Required work: Copy the lines starting with the one that contains "order: Fabales" and continuing through the last line, with both ends included. Leave the pictures out of your answer.

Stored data
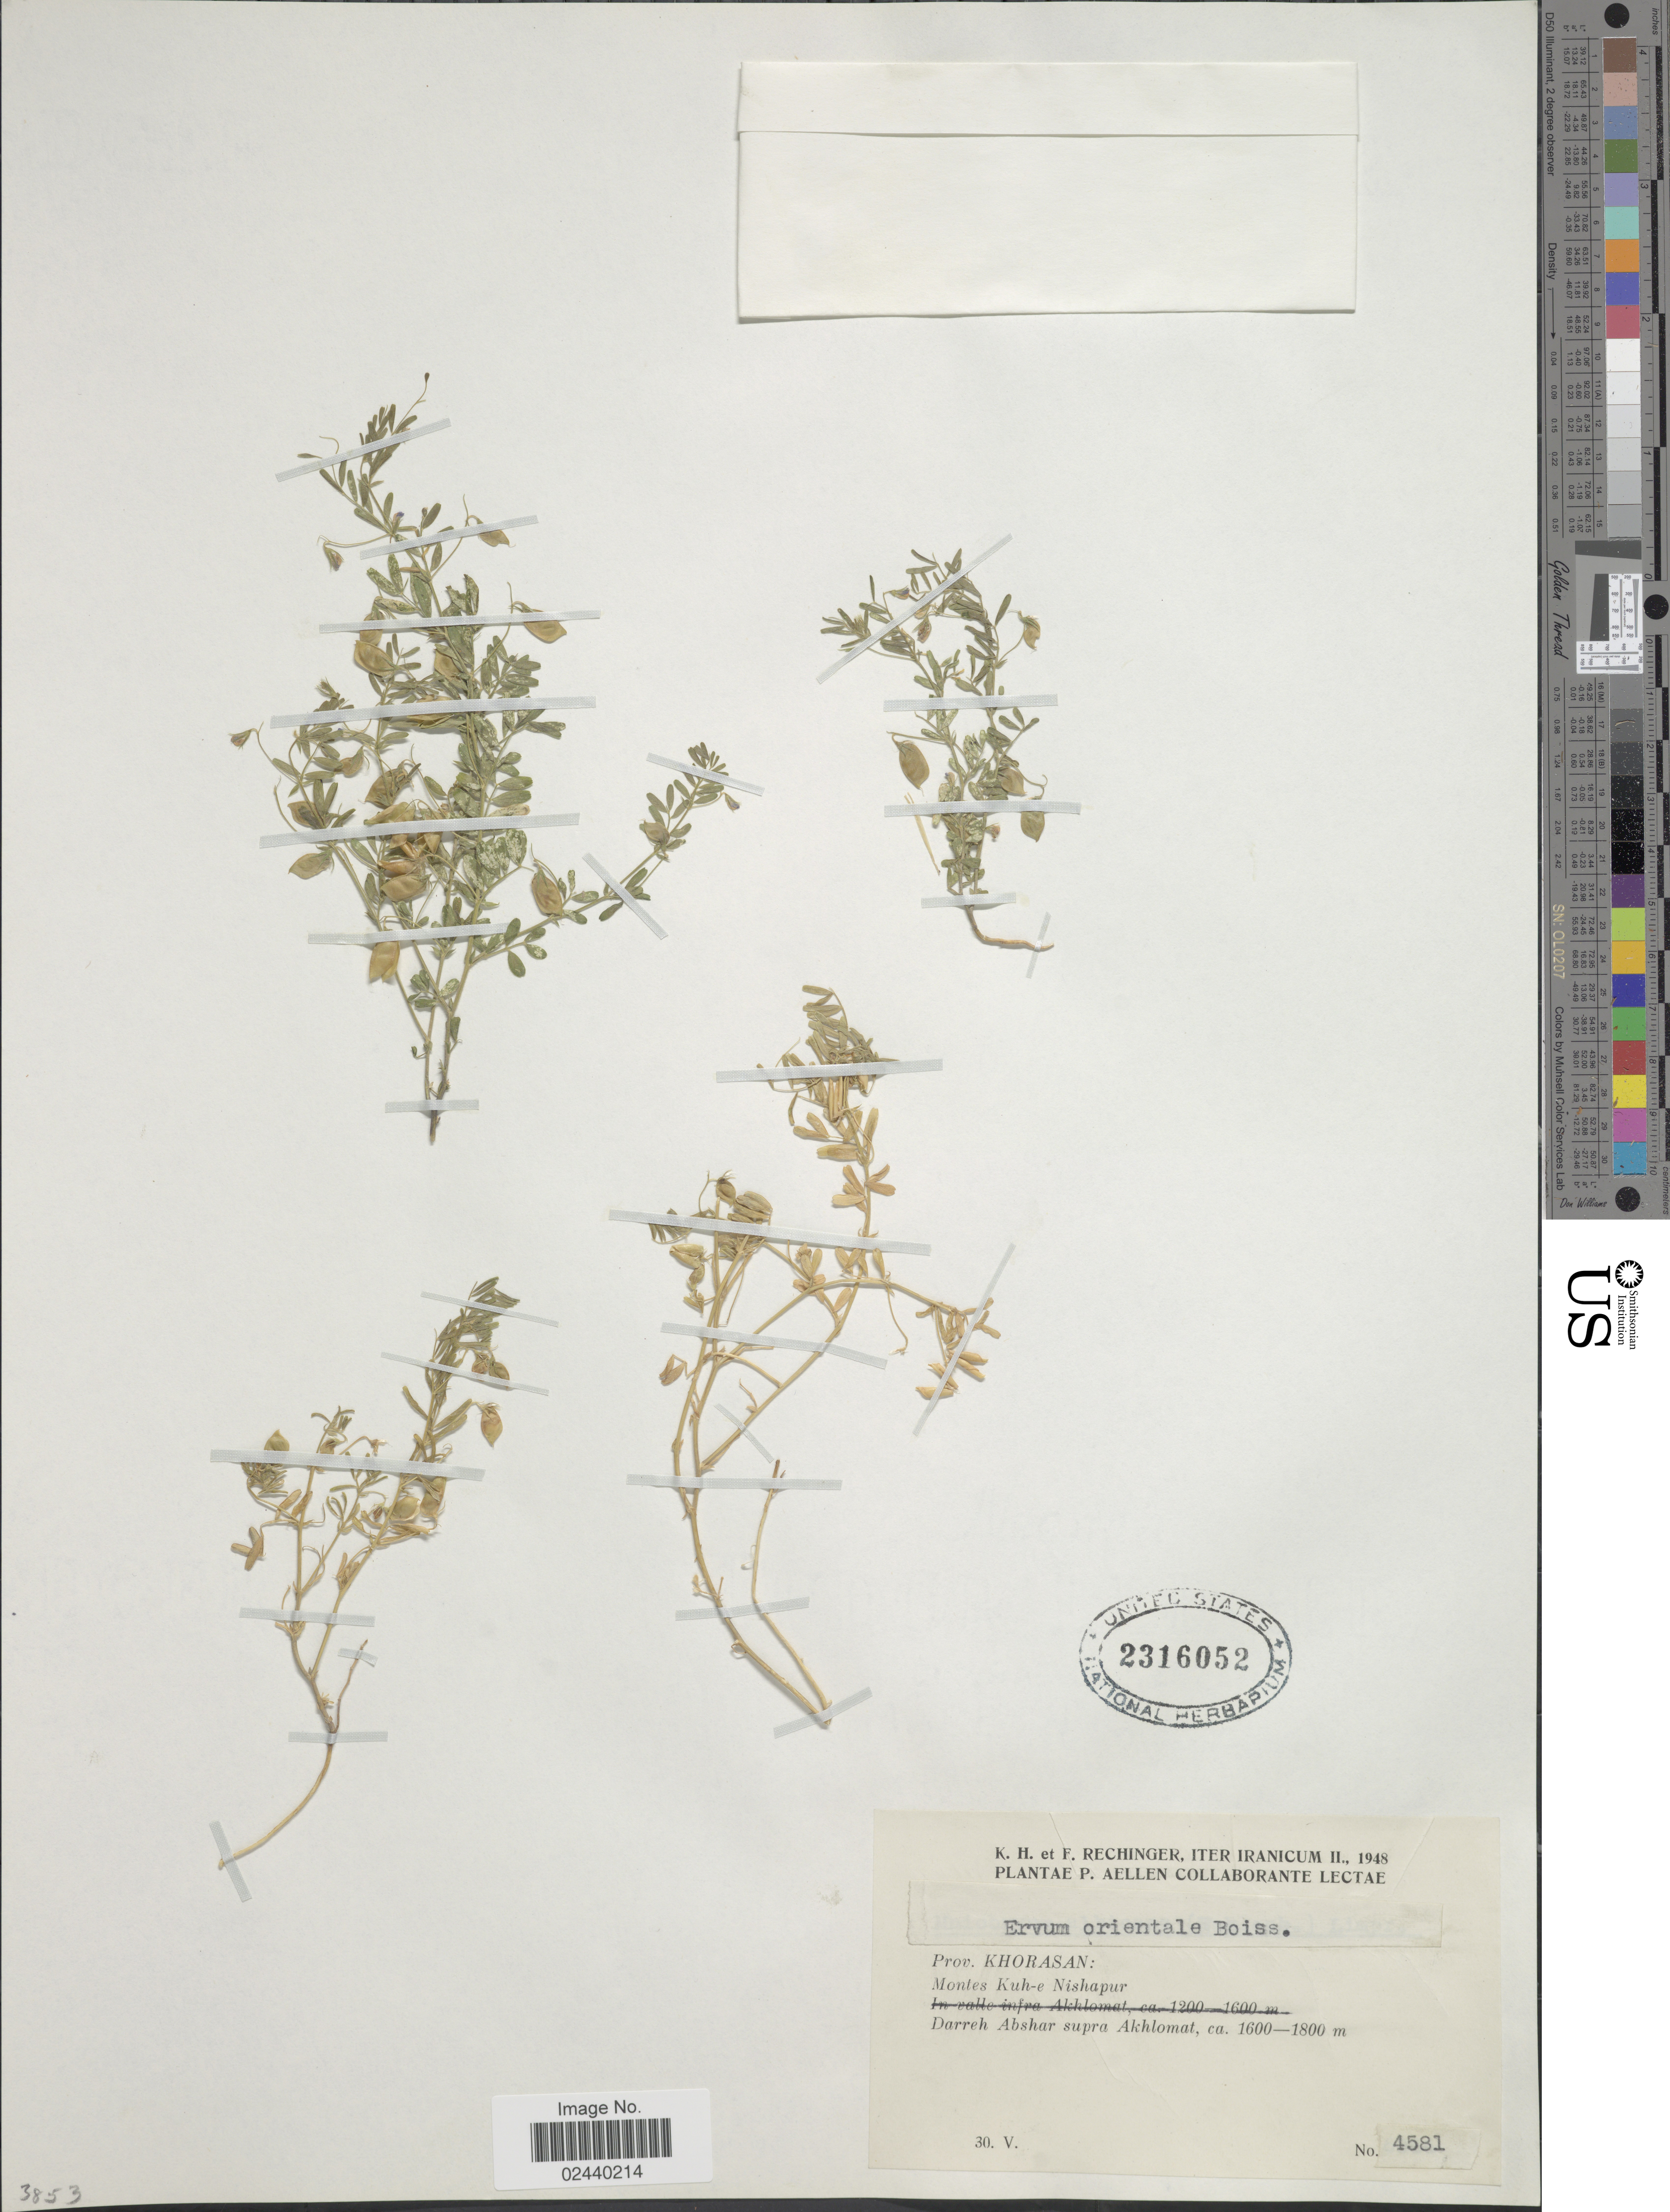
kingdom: Plantae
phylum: Tracheophyta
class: Magnoliopsida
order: Fabales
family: Fabaceae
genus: Vicia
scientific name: Vicia orientalis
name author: (Boiss.) Bég. & Diratz.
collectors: K. H. Rechinger, F. Rechinger & P. Aellen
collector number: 4581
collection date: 1948-05-30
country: Iran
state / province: Khorasan [obsolete]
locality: Iter Iranicum, Montes Kuh-e Nishapur, Darreh Abshar supra Akhlomat.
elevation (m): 1600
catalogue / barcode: US 2316052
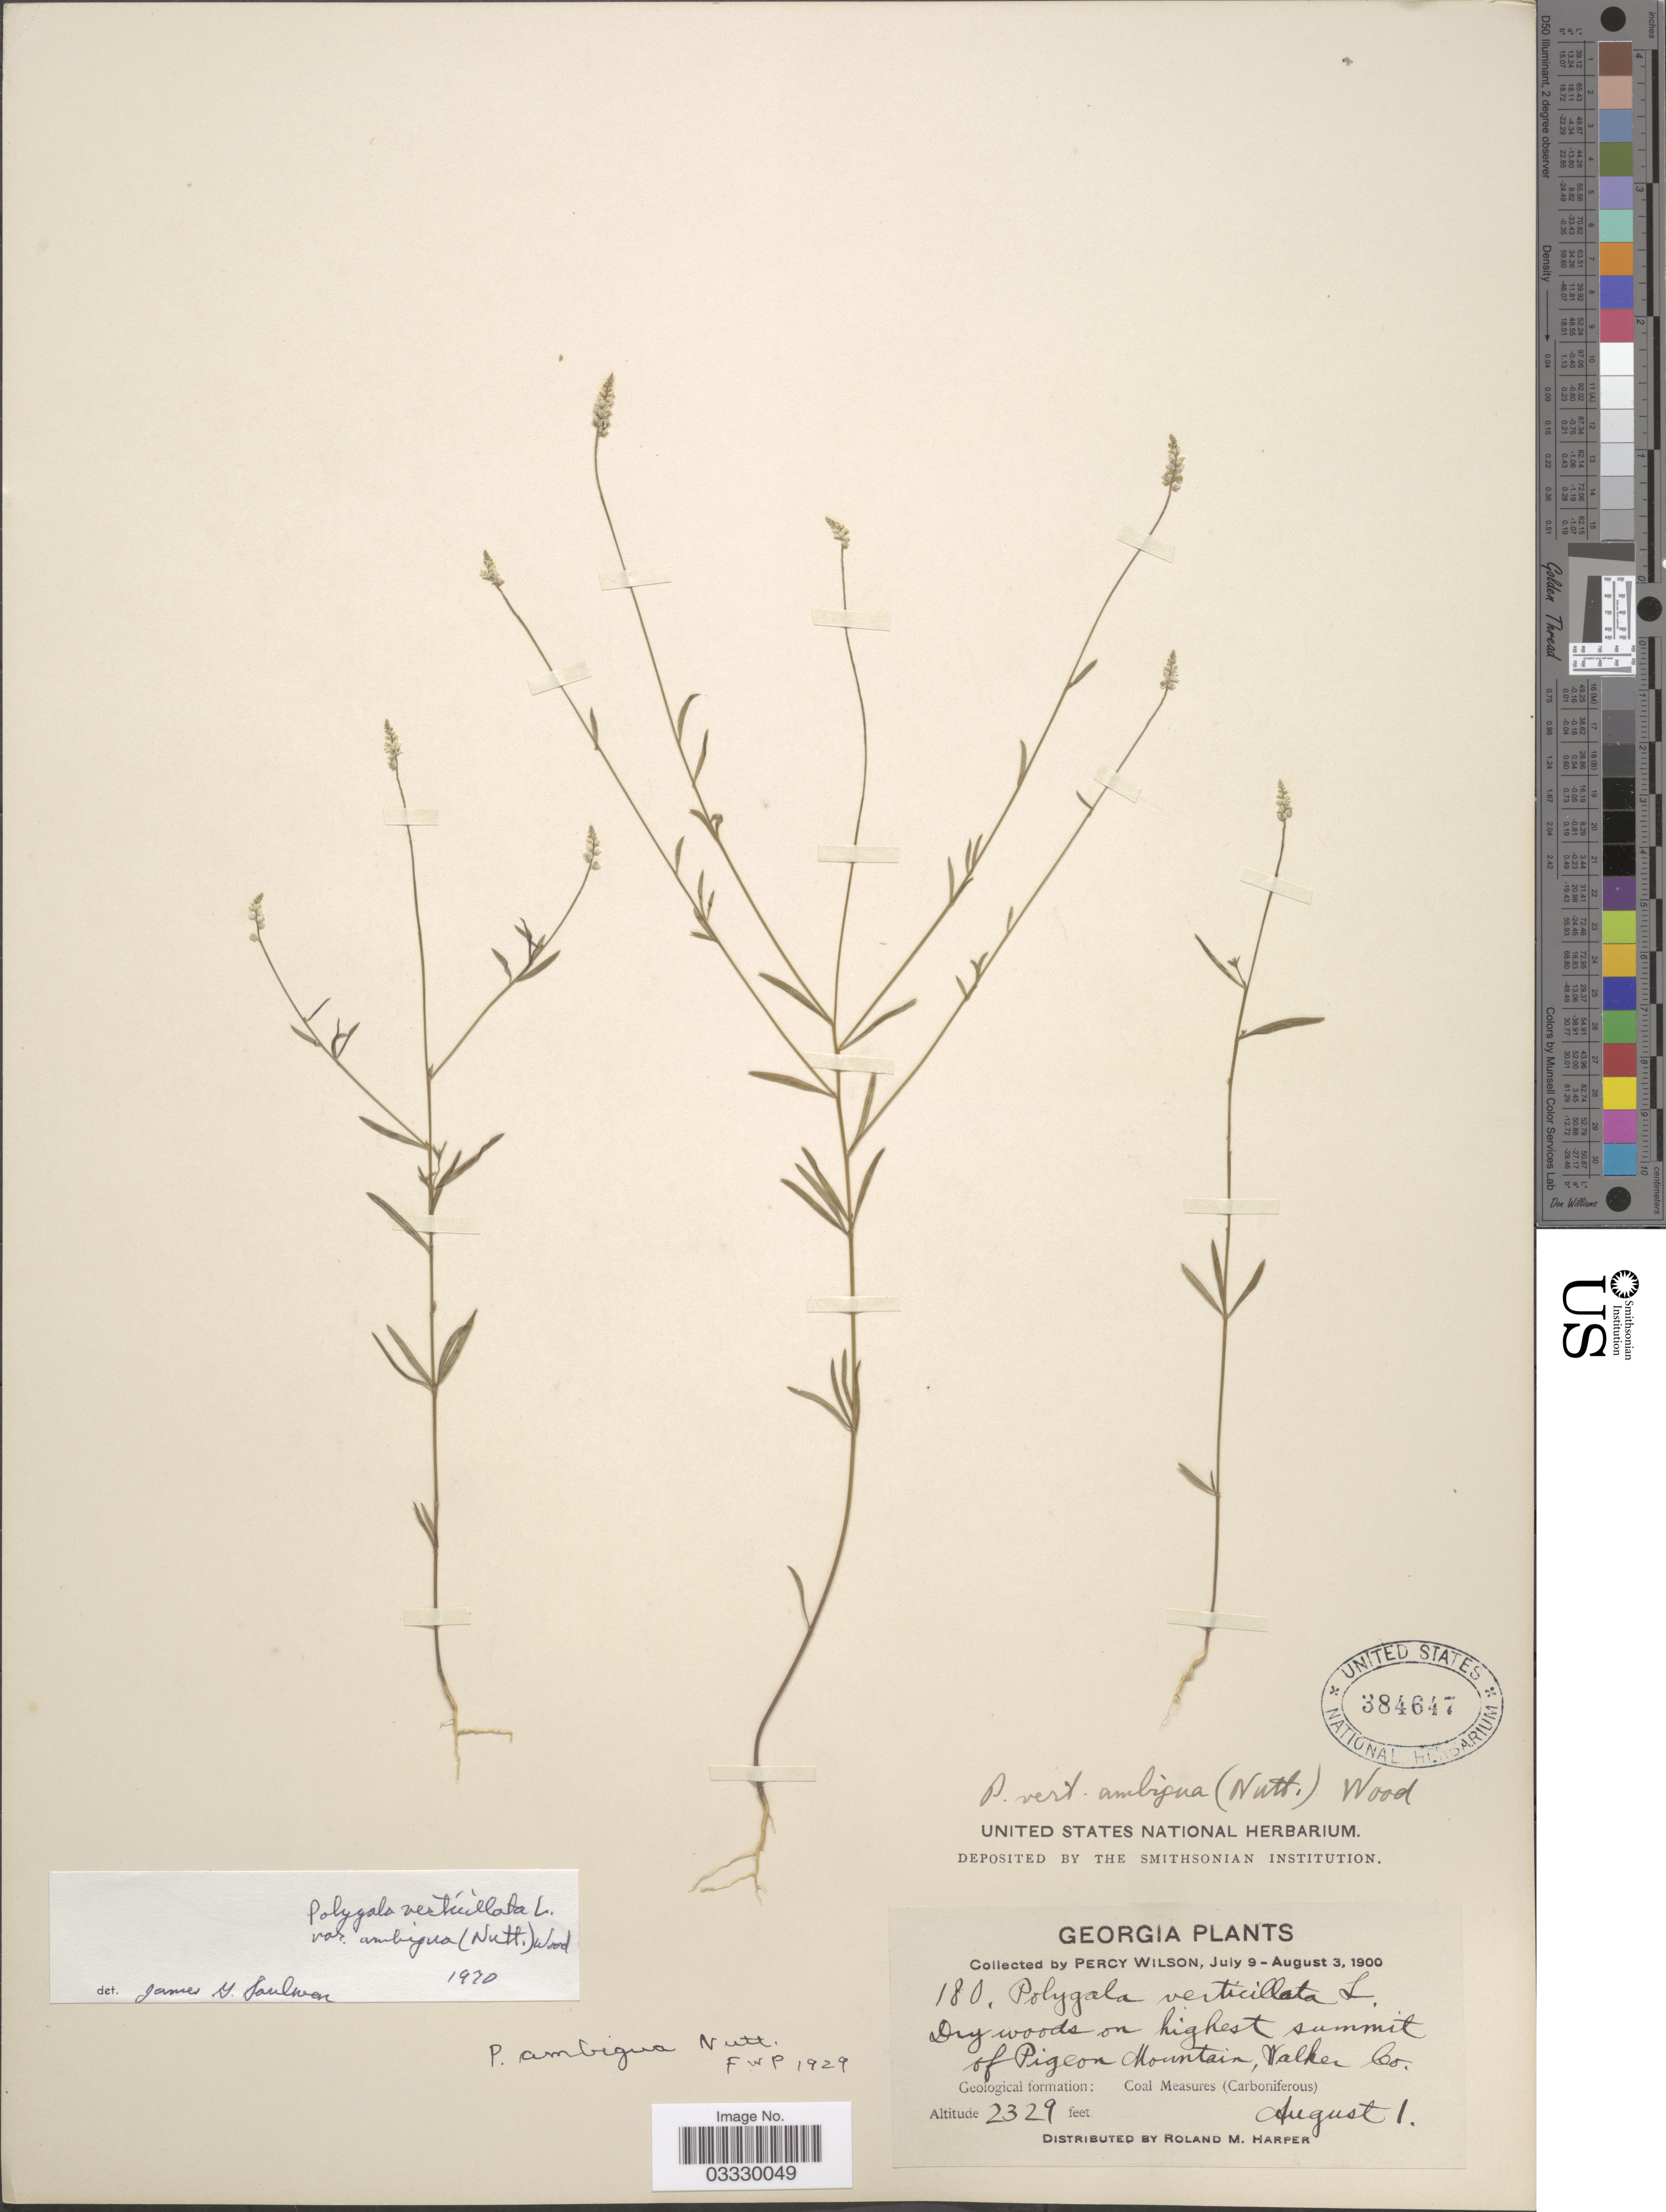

Response below:
order: Fabales
family: Fabaceae
genus: Vicia
scientific name: Vicia orientalis
name author: (Boiss.) Bég. & Diratz.
collectors: K. H. Rechinger, F. Rechinger & P. Aellen
collector number: 4581
collection date: 1948-05-30
country: Iran
state / province: Khorasan [obsolete]
locality: Iter Iranicum, Montes Kuh-e Nishapur, Darreh Abshar supra Akhlomat.
elevation (m): 1600
catalogue / barcode: US 2316052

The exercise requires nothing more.